**Instruction**.
Work through the records below and copy every line that includes "cell".

**Information given**.
====
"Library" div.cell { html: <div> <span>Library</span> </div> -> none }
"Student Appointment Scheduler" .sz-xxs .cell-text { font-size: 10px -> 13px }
====
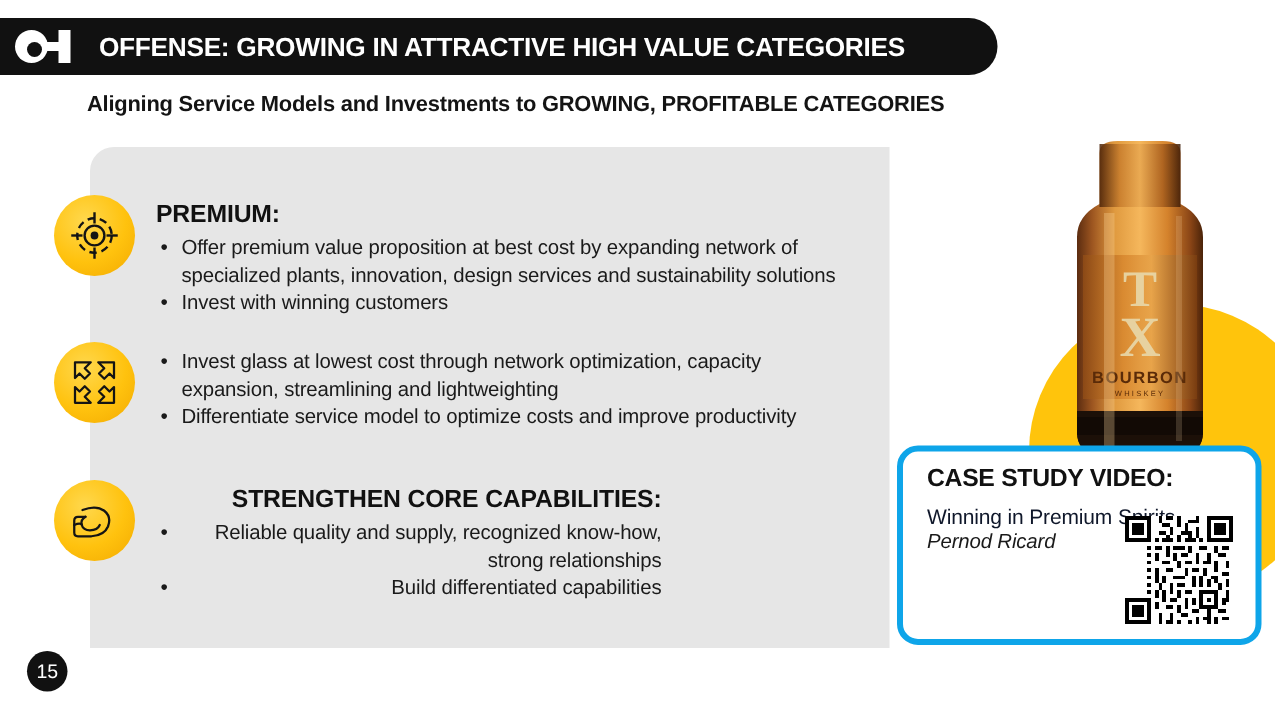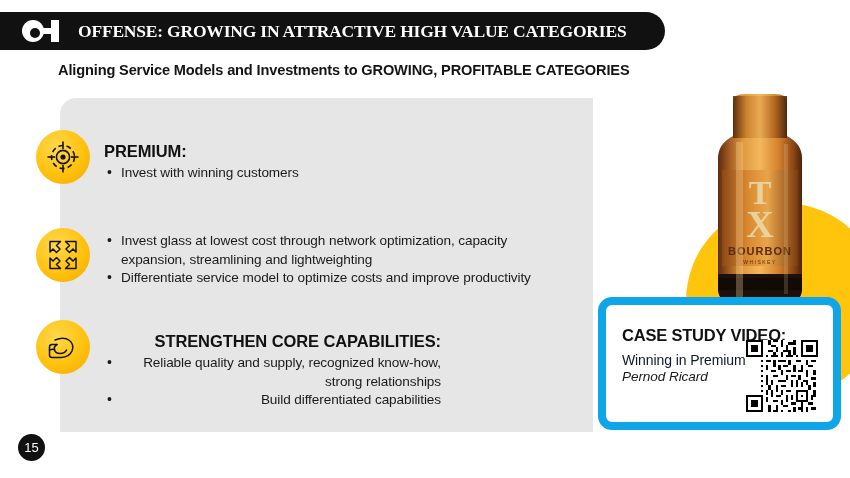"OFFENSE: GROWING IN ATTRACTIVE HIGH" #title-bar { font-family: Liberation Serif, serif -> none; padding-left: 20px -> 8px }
====
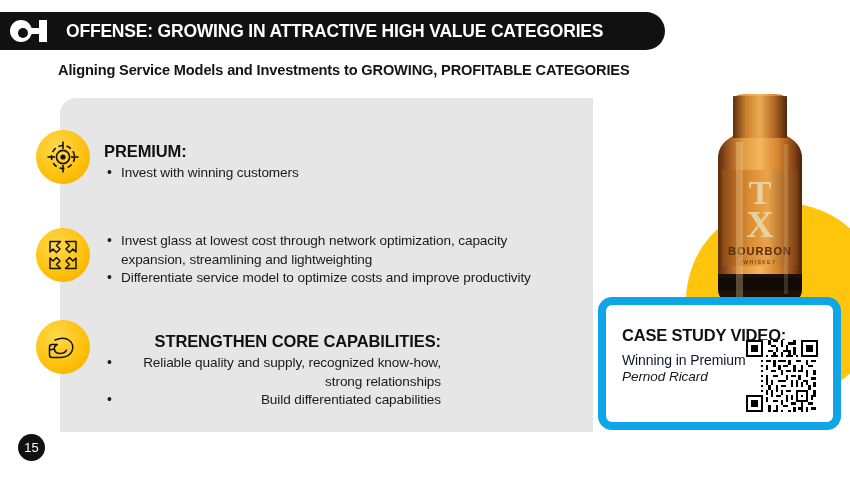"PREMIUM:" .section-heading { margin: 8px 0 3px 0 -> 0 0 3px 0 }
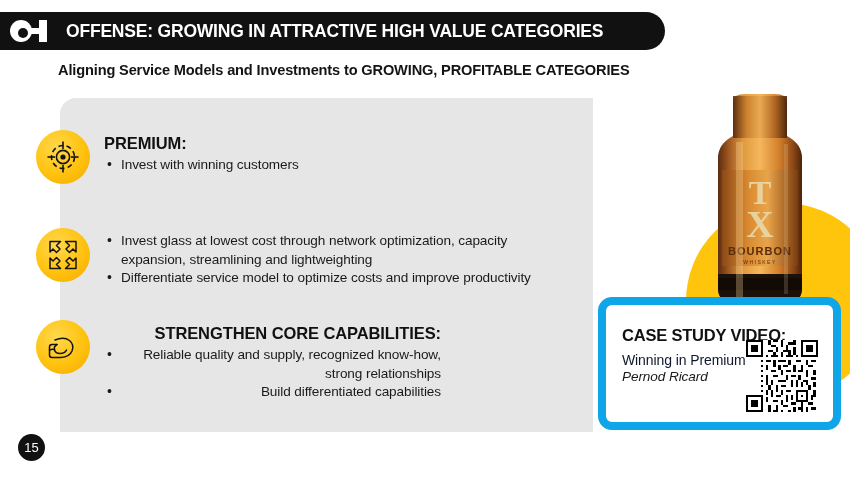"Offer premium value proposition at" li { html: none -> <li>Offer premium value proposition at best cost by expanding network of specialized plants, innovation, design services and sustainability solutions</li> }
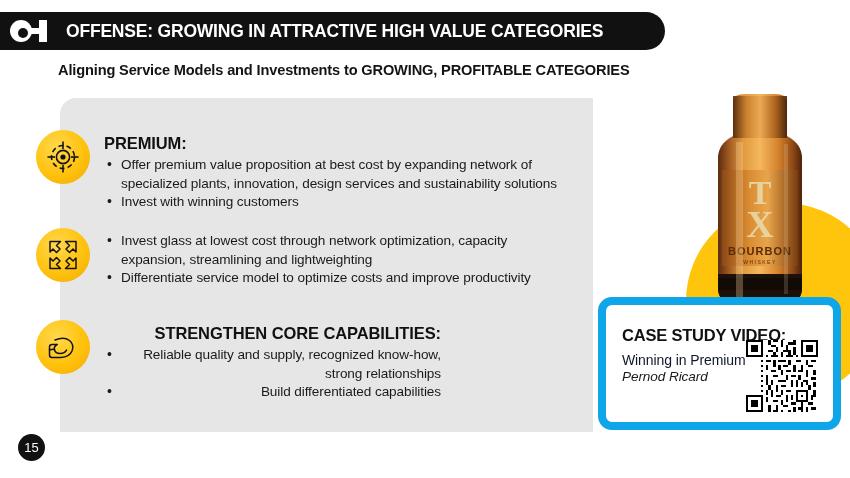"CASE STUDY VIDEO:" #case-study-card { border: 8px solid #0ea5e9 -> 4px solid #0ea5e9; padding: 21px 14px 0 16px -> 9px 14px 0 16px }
====
**Task output**.
"Library" div.cell { html: <div> <span>Library</span> </div> -> none }
"Student Appointment Scheduler" .sz-xxs .cell-text { font-size: 10px -> 13px }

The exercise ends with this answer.